## Short exercise
Write out every line of the records below word for word, in the same order.

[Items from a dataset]

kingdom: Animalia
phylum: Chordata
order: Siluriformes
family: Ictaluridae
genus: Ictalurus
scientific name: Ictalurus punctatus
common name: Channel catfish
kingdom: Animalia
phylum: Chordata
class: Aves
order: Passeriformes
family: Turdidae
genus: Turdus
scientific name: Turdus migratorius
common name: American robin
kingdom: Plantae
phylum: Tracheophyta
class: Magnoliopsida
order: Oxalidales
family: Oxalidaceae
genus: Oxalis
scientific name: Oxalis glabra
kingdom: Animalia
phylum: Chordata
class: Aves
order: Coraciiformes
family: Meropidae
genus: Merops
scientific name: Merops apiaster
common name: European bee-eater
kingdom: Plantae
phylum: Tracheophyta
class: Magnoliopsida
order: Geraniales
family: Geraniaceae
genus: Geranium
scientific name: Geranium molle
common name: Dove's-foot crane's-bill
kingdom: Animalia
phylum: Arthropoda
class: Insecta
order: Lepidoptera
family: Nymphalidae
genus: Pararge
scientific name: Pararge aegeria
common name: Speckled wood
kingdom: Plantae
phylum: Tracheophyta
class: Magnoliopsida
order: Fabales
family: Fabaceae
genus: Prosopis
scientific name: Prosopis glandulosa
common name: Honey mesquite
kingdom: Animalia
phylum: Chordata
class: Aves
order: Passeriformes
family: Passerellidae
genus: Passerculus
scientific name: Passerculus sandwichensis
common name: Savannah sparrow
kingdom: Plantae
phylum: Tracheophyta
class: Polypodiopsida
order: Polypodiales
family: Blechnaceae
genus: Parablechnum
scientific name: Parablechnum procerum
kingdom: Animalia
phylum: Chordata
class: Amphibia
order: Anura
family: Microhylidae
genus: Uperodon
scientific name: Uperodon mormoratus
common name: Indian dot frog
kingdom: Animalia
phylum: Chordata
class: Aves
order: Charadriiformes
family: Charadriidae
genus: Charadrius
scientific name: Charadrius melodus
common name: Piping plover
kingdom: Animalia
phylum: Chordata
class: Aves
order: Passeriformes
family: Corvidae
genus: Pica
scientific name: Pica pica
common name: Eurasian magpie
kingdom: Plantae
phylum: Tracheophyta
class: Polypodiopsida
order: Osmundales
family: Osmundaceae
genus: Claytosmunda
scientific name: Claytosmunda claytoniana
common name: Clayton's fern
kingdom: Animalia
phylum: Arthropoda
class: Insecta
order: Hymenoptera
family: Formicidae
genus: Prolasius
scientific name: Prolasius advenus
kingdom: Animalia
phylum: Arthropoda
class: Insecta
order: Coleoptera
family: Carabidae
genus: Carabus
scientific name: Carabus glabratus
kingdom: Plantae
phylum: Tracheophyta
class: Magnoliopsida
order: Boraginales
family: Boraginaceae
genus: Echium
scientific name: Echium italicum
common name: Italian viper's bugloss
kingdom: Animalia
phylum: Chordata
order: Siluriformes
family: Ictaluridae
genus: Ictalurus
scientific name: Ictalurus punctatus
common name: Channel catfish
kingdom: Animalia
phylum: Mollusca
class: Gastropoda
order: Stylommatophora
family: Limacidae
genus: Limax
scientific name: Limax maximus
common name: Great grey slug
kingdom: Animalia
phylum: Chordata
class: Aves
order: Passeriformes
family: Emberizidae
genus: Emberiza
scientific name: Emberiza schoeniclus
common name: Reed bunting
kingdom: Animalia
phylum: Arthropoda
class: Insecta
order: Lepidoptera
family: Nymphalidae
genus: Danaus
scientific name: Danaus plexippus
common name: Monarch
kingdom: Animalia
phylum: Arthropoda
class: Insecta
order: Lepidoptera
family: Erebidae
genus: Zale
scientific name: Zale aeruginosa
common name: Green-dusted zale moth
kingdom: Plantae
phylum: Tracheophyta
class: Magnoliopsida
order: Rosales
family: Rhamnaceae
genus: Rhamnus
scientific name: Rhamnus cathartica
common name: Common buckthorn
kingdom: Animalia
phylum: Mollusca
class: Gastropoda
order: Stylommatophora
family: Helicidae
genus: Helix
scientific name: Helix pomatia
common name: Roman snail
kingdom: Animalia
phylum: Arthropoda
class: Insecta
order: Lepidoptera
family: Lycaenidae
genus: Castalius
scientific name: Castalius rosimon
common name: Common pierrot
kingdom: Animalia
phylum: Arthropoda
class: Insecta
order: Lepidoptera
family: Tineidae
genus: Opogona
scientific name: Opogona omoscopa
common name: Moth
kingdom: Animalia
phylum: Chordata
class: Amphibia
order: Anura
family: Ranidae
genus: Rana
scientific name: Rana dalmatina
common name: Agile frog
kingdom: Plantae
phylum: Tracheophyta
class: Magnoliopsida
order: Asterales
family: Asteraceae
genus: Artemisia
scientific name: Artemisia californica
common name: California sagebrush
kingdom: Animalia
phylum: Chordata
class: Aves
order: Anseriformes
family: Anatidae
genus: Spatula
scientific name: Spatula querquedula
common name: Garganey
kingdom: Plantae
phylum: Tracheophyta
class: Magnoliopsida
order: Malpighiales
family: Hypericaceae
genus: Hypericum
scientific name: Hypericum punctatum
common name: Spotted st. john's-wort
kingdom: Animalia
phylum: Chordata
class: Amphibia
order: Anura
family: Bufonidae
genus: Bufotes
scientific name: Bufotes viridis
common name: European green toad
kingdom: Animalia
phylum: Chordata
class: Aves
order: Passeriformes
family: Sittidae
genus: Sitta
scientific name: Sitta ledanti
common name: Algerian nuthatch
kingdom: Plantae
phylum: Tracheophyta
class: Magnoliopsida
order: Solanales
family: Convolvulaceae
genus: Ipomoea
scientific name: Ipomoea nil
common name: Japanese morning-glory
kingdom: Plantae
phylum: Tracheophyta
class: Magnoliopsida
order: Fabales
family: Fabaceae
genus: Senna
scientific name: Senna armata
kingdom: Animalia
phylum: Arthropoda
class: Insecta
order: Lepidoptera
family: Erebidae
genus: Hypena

## Written answer
kingdom: Animalia
phylum: Chordata
order: Siluriformes
family: Ictaluridae
genus: Ictalurus
scientific name: Ictalurus punctatus
common name: Channel catfish
kingdom: Animalia
phylum: Chordata
class: Aves
order: Passeriformes
family: Turdidae
genus: Turdus
scientific name: Turdus migratorius
common name: American robin
kingdom: Plantae
phylum: Tracheophyta
class: Magnoliopsida
order: Oxalidales
family: Oxalidaceae
genus: Oxalis
scientific name: Oxalis glabra
kingdom: Animalia
phylum: Chordata
class: Aves
order: Coraciiformes
family: Meropidae
genus: Merops
scientific name: Merops apiaster
common name: European bee-eater
kingdom: Plantae
phylum: Tracheophyta
class: Magnoliopsida
order: Geraniales
family: Geraniaceae
genus: Geranium
scientific name: Geranium molle
common name: Dove's-foot crane's-bill
kingdom: Animalia
phylum: Arthropoda
class: Insecta
order: Lepidoptera
family: Nymphalidae
genus: Pararge
scientific name: Pararge aegeria
common name: Speckled wood
kingdom: Plantae
phylum: Tracheophyta
class: Magnoliopsida
order: Fabales
family: Fabaceae
genus: Prosopis
scientific name: Prosopis glandulosa
common name: Honey mesquite
kingdom: Animalia
phylum: Chordata
class: Aves
order: Passeriformes
family: Passerellidae
genus: Passerculus
scientific name: Passerculus sandwichensis
common name: Savannah sparrow
kingdom: Plantae
phylum: Tracheophyta
class: Polypodiopsida
order: Polypodiales
family: Blechnaceae
genus: Parablechnum
scientific name: Parablechnum procerum
kingdom: Animalia
phylum: Chordata
class: Amphibia
order: Anura
family: Microhylidae
genus: Uperodon
scientific name: Uperodon mormoratus
common name: Indian dot frog
kingdom: Animalia
phylum: Chordata
class: Aves
order: Charadriiformes
family: Charadriidae
genus: Charadrius
scientific name: Charadrius melodus
common name: Piping plover
kingdom: Animalia
phylum: Chordata
class: Aves
order: Passeriformes
family: Corvidae
genus: Pica
scientific name: Pica pica
common name: Eurasian magpie
kingdom: Plantae
phylum: Tracheophyta
class: Polypodiopsida
order: Osmundales
family: Osmundaceae
genus: Claytosmunda
scientific name: Claytosmunda claytoniana
common name: Clayton's fern
kingdom: Animalia
phylum: Arthropoda
class: Insecta
order: Hymenoptera
family: Formicidae
genus: Prolasius
scientific name: Prolasius advenus
kingdom: Animalia
phylum: Arthropoda
class: Insecta
order: Coleoptera
family: Carabidae
genus: Carabus
scientific name: Carabus glabratus
kingdom: Plantae
phylum: Tracheophyta
class: Magnoliopsida
order: Boraginales
family: Boraginaceae
genus: Echium
scientific name: Echium italicum
common name: Italian viper's bugloss
kingdom: Animalia
phylum: Chordata
order: Siluriformes
family: Ictaluridae
genus: Ictalurus
scientific name: Ictalurus punctatus
common name: Channel catfish
kingdom: Animalia
phylum: Mollusca
class: Gastropoda
order: Stylommatophora
family: Limacidae
genus: Limax
scientific name: Limax maximus
common name: Great grey slug
kingdom: Animalia
phylum: Chordata
class: Aves
order: Passeriformes
family: Emberizidae
genus: Emberiza
scientific name: Emberiza schoeniclus
common name: Reed bunting
kingdom: Animalia
phylum: Arthropoda
class: Insecta
order: Lepidoptera
family: Nymphalidae
genus: Danaus
scientific name: Danaus plexippus
common name: Monarch
kingdom: Animalia
phylum: Arthropoda
class: Insecta
order: Lepidoptera
family: Erebidae
genus: Zale
scientific name: Zale aeruginosa
common name: Green-dusted zale moth
kingdom: Plantae
phylum: Tracheophyta
class: Magnoliopsida
order: Rosales
family: Rhamnaceae
genus: Rhamnus
scientific name: Rhamnus cathartica
common name: Common buckthorn
kingdom: Animalia
phylum: Mollusca
class: Gastropoda
order: Stylommatophora
family: Helicidae
genus: Helix
scientific name: Helix pomatia
common name: Roman snail
kingdom: Animalia
phylum: Arthropoda
class: Insecta
order: Lepidoptera
family: Lycaenidae
genus: Castalius
scientific name: Castalius rosimon
common name: Common pierrot
kingdom: Animalia
phylum: Arthropoda
class: Insecta
order: Lepidoptera
family: Tineidae
genus: Opogona
scientific name: Opogona omoscopa
common name: Moth
kingdom: Animalia
phylum: Chordata
class: Amphibia
order: Anura
family: Ranidae
genus: Rana
scientific name: Rana dalmatina
common name: Agile frog
kingdom: Plantae
phylum: Tracheophyta
class: Magnoliopsida
order: Asterales
family: Asteraceae
genus: Artemisia
scientific name: Artemisia californica
common name: California sagebrush
kingdom: Animalia
phylum: Chordata
class: Aves
order: Anseriformes
family: Anatidae
genus: Spatula
scientific name: Spatula querquedula
common name: Garganey
kingdom: Plantae
phylum: Tracheophyta
class: Magnoliopsida
order: Malpighiales
family: Hypericaceae
genus: Hypericum
scientific name: Hypericum punctatum
common name: Spotted st. john's-wort
kingdom: Animalia
phylum: Chordata
class: Amphibia
order: Anura
family: Bufonidae
genus: Bufotes
scientific name: Bufotes viridis
common name: European green toad
kingdom: Animalia
phylum: Chordata
class: Aves
order: Passeriformes
family: Sittidae
genus: Sitta
scientific name: Sitta ledanti
common name: Algerian nuthatch
kingdom: Plantae
phylum: Tracheophyta
class: Magnoliopsida
order: Solanales
family: Convolvulaceae
genus: Ipomoea
scientific name: Ipomoea nil
common name: Japanese morning-glory
kingdom: Plantae
phylum: Tracheophyta
class: Magnoliopsida
order: Fabales
family: Fabaceae
genus: Senna
scientific name: Senna armata
kingdom: Animalia
phylum: Arthropoda
class: Insecta
order: Lepidoptera
family: Erebidae
genus: Hypena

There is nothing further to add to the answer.